Fig. 6. Generalization capability for OOD holograms with distinct tissue types and imaging configurations. The test holograms were captured from OOD tissues (appendix and colon) and OOD imaging systems (objective lens with 10× magnification and 0.25 NA) and evaluated using networks trained on the baseline and proposed methods with rectum data captured from imaging systems equipped with a 20×, 0.4 NA objective lens, and 6.5μm pixel size. (a) Holographic reconstruction results of the appendix with a pixel size of 6.5μm at different propagation distances. The upper row displays the results from the baseline method, whereas the lower row shows the results from the proposed method, at increasing propagation distances. (b) Holographic reconstruction results of the colon with a pixel size of 2.4μm at different propagation distances. Scale bar: 20μm.

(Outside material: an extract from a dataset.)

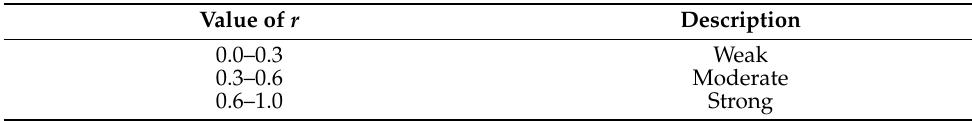
Table 3. Description of correlation related to the value of r .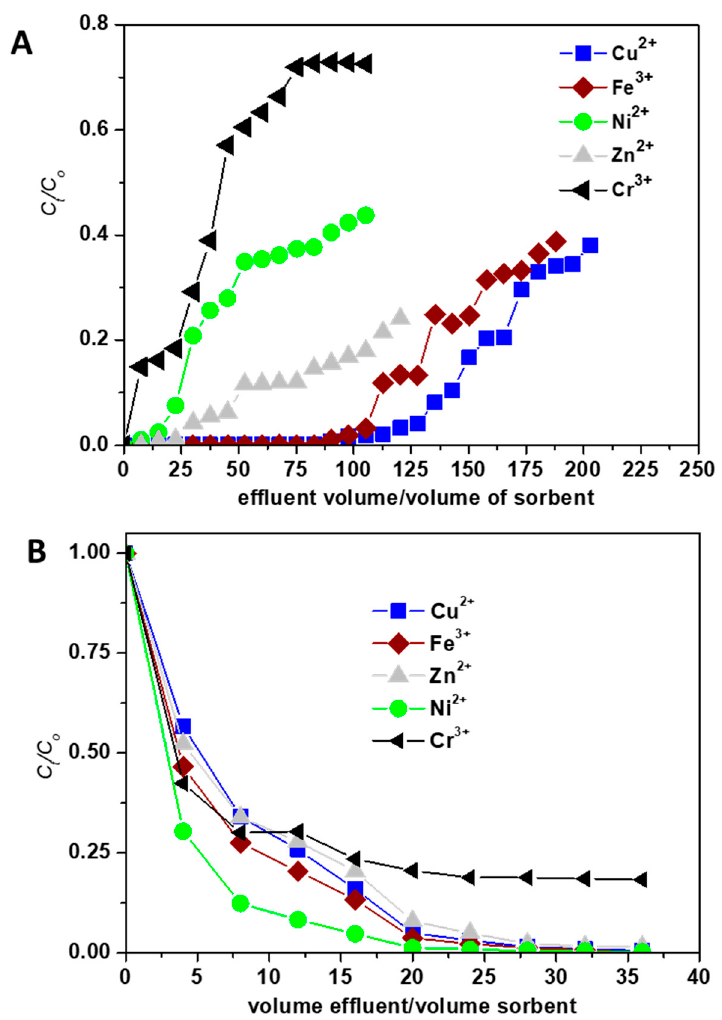
Figure 7. Sorption ( A ) and desorption ( B ) performance of CGCS_CPLH + composite sorbent in treating industrial wastewaters containing Cu 2+ , Zn 2+ , Ni 2+ , Fe 3+ , and Cr 3+ ions under fixed-bed column conditions.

Fig. 7. Robust phase reconstruction of colorectal cancer tissues across diverse imaging configurations using the proposed method. (a) Schematic of the training and testing process. Normal rectum tissue images, captured with a 20× objective lens, 0.4 NA, and a sensor with a 6.5μm pixel size, were used for training. The trained model was tested on cancerous rectum tissue holograms acquired using imaging systems with varying configurations (5× to 20× objective lenses, 0.1 to 0.4 NA, and a sensor with a 6.5μm pixel size). (b) Holographic reconstruction results for holograms of cancerous tissues. Ground-truth phase images and the corresponding reconstruction results by the proposed method are shown for systems with 5×/0.1 NA, 10×/0.25 NA, and 20×/0.4 NA. Blue dotted boxes in the low-magnification images (5× and 10×) indicate the corresponding fields of view seen at higher magnification images (10× and 20×, respectively). Yellow dotted boxes in the 20× images indicate the zoomed-in regions of interest, highlighting areas of dirty necrosis in the cancerous tissue. White arrows in the zoomed-in regions point to cell nuclei within these areas.